■ Brief:
Could you set down all of the data again, exactly as it stands?
-- Dataset records follows --
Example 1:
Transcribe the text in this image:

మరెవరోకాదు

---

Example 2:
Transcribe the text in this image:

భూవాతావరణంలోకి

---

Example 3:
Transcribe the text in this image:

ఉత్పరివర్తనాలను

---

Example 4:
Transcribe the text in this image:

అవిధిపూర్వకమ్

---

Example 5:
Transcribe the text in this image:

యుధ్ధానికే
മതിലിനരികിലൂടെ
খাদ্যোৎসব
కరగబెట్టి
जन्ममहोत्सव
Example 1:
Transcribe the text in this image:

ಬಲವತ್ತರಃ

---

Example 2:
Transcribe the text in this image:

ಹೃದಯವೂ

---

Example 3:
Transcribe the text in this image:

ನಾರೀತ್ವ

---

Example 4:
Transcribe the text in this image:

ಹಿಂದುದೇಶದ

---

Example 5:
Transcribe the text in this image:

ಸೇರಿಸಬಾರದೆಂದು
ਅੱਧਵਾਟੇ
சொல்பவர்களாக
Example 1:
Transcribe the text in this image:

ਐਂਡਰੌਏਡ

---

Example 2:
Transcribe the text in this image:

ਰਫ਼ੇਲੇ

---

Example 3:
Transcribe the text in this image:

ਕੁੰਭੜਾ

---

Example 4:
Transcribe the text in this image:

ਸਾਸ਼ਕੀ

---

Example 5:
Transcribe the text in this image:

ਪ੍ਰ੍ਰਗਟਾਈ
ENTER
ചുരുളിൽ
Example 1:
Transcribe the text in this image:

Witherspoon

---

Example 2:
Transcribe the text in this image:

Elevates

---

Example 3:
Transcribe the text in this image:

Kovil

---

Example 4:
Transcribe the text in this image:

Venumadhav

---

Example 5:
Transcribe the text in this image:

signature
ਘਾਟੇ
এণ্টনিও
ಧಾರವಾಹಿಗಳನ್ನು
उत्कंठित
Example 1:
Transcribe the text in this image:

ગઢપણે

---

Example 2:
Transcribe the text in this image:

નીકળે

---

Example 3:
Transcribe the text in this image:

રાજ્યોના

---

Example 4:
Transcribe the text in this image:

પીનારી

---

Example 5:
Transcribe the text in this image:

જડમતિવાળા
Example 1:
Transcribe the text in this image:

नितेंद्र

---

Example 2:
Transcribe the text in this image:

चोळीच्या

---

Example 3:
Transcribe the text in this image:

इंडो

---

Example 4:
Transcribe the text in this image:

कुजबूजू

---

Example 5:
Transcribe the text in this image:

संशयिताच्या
-- Dataset records concluded --
■ Exercise response:
Example 1:
Transcribe the text in this image:

మరెవరోకాదు

---

Example 2:
Transcribe the text in this image:

భూవాతావరణంలోకి

---

Example 3:
Transcribe the text in this image:

ఉత్పరివర్తనాలను

---

Example 4:
Transcribe the text in this image:

అవిధిపూర్వకమ్

---

Example 5:
Transcribe the text in this image:

యుధ్ధానికే
മതിലിനരികിലൂടെ
খাদ্যোৎসব
కరగబెట్టి
जन्ममहोत्सव
Example 1:
Transcribe the text in this image:

ಬಲವತ್ತರಃ

---

Example 2:
Transcribe the text in this image:

ಹೃದಯವೂ

---

Example 3:
Transcribe the text in this image:

ನಾರೀತ್ವ

---

Example 4:
Transcribe the text in this image:

ಹಿಂದುದೇಶದ

---

Example 5:
Transcribe the text in this image:

ಸೇರಿಸಬಾರದೆಂದು
ਅੱਧਵਾਟੇ
சொல்பவர்களாக
Example 1:
Transcribe the text in this image:

ਐਂਡਰੌਏਡ

---

Example 2:
Transcribe the text in this image:

ਰਫ਼ੇਲੇ

---

Example 3:
Transcribe the text in this image:

ਕੁੰਭੜਾ

---

Example 4:
Transcribe the text in this image:

ਸਾਸ਼ਕੀ

---

Example 5:
Transcribe the text in this image:

ਪ੍ਰ੍ਰਗਟਾਈ
ENTER
ചുരുളിൽ
Example 1:
Transcribe the text in this image:

Witherspoon

---

Example 2:
Transcribe the text in this image:

Elevates

---

Example 3:
Transcribe the text in this image:

Kovil

---

Example 4:
Transcribe the text in this image:

Venumadhav

---

Example 5:
Transcribe the text in this image:

signature
ਘਾਟੇ
এণ্টনিও
ಧಾರವಾಹಿಗಳನ್ನು
उत्कंठित
Example 1:
Transcribe the text in this image:

ગઢપણે

---

Example 2:
Transcribe the text in this image:

નીકળે

---

Example 3:
Transcribe the text in this image:

રાજ્યોના

---

Example 4:
Transcribe the text in this image:

પીનારી

---

Example 5:
Transcribe the text in this image:

જડમતિવાળા
Example 1:
Transcribe the text in this image:

नितेंद्र

---

Example 2:
Transcribe the text in this image:

चोळीच्या

---

Example 3:
Transcribe the text in this image:

इंडो

---

Example 4:
Transcribe the text in this image:

कुजबूजू

---

Example 5:
Transcribe the text in this image:

संशयिताच्या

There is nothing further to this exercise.